LVS: Vous faisiez face à l’entrepreneur Kalidou Wagué, qui a d’ailleurs remporté les locales dans votre Commune, comment vous justifier cette défaite?
El Ousseyni Kane: je dis qu’il s’agit d’une défaite électorale mais pas d’une défaite politique. Une défaite électorale parce que les résultats donnent vainqueur Monsieur Wagué qui est un ami, mais pas une défaite politique parce que le message que j’ai porté a été entendu par les populations et aujourd’hui ce sont des centaines d’anciens militants de Kalidou Wagué qui tapent à ma porte pour me rejoindre, des conseillers municipaux de l’autre camp qui tapent à ma porte parce qu’ils ont compris que je suis pas venu pour faire de la politique politicienne et ils ont compris que je peux aider la commune à faire un bond qualitatif.. Donc pour répondre à votre question, je dirai que c’est certes une défaite électorale mais pas politique. J’ai 40 ans et inchallah si le Bon Dieu me prête longue vie, je suis là encore pour 30 ans de vie politique et dans la vie politique il y a des défaites et des victoires et il vaut mieux commencer par une défaite et finir par une victoire. (Rires)
LVS: Pour rappel, vous êtes le fils de Baydalaye Kane qui fut le Président de la Communauté Rurale de Bokidiawé pendant plusieurs années, si vous remportiez les élections locales. Est-ce qu’on n’aurait pas dit qu’il y a une « dévolution monarchique » du pouvoir à Bokidiawé?
El Ousseyni Kane: (Rires) oui cela a été l’argument phare de mes adversaires pendant cette campagne comme quoi que j’ai été parachuté par mon père. Mon père est un homme politique doté d’une grande finesse d’analyse, avec une vie politique remplie par 40 ans d’expériences dans toute la région de Matam.

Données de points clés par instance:

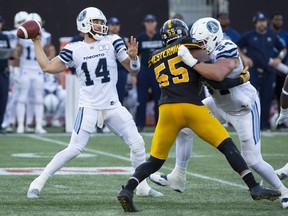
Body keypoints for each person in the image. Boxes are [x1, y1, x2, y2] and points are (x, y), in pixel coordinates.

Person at [117, 19, 280, 212]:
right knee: (227, 146)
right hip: (191, 107)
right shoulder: (191, 48)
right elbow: (216, 81)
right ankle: (254, 186)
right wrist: (242, 77)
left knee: (154, 160)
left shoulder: (155, 56)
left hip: (167, 110)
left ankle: (128, 189)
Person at [26, 7, 162, 199]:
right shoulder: (74, 49)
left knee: (138, 143)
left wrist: (133, 58)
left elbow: (133, 70)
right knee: (74, 148)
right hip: (89, 106)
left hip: (112, 105)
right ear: (84, 24)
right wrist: (37, 41)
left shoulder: (113, 40)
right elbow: (46, 66)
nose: (101, 25)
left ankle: (141, 187)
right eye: (96, 22)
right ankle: (38, 181)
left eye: (101, 22)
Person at [237, 11, 286, 131]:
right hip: (252, 70)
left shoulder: (272, 36)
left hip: (268, 71)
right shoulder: (248, 35)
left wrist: (279, 58)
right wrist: (244, 57)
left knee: (267, 98)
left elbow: (283, 49)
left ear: (266, 22)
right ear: (255, 23)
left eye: (263, 21)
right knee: (250, 98)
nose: (261, 24)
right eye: (259, 21)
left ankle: (264, 125)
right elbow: (237, 47)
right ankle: (249, 124)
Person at [16, 12, 50, 134]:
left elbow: (48, 52)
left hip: (38, 69)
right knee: (22, 97)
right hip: (25, 68)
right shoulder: (22, 35)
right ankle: (20, 124)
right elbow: (18, 53)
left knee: (39, 99)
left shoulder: (45, 36)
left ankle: (38, 125)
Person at [1, 11, 28, 133]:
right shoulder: (10, 34)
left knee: (8, 99)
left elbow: (14, 55)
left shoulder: (6, 37)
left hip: (9, 70)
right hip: (10, 70)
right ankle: (7, 122)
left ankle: (5, 124)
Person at [136, 14, 163, 131]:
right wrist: (133, 74)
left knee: (159, 97)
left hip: (158, 70)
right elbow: (134, 56)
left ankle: (159, 123)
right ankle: (140, 124)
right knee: (141, 98)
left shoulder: (161, 36)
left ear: (156, 24)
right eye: (148, 22)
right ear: (145, 24)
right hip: (144, 69)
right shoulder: (141, 38)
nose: (150, 24)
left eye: (152, 22)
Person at [270, 12, 288, 129]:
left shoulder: (285, 36)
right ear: (272, 21)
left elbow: (284, 50)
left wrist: (280, 60)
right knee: (266, 96)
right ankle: (264, 122)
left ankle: (282, 120)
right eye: (276, 19)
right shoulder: (267, 34)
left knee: (282, 93)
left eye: (280, 20)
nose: (278, 22)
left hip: (282, 69)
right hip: (268, 71)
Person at [107, 17, 129, 104]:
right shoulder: (103, 40)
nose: (115, 27)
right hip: (107, 72)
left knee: (120, 96)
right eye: (112, 25)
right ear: (108, 26)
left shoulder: (123, 40)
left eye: (117, 25)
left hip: (120, 71)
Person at [0, 15, 11, 134]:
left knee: (3, 100)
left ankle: (0, 125)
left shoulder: (5, 37)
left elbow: (10, 54)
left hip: (3, 72)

Consigne :: D'après l'entretien, quelle fonction Baydalaye Kane a-t-il occupée pendant plusieurs années ? Les données ne sont pas utiles ici.

Réponse :: Il a été président de la Communauté rurale de Bokidiawé.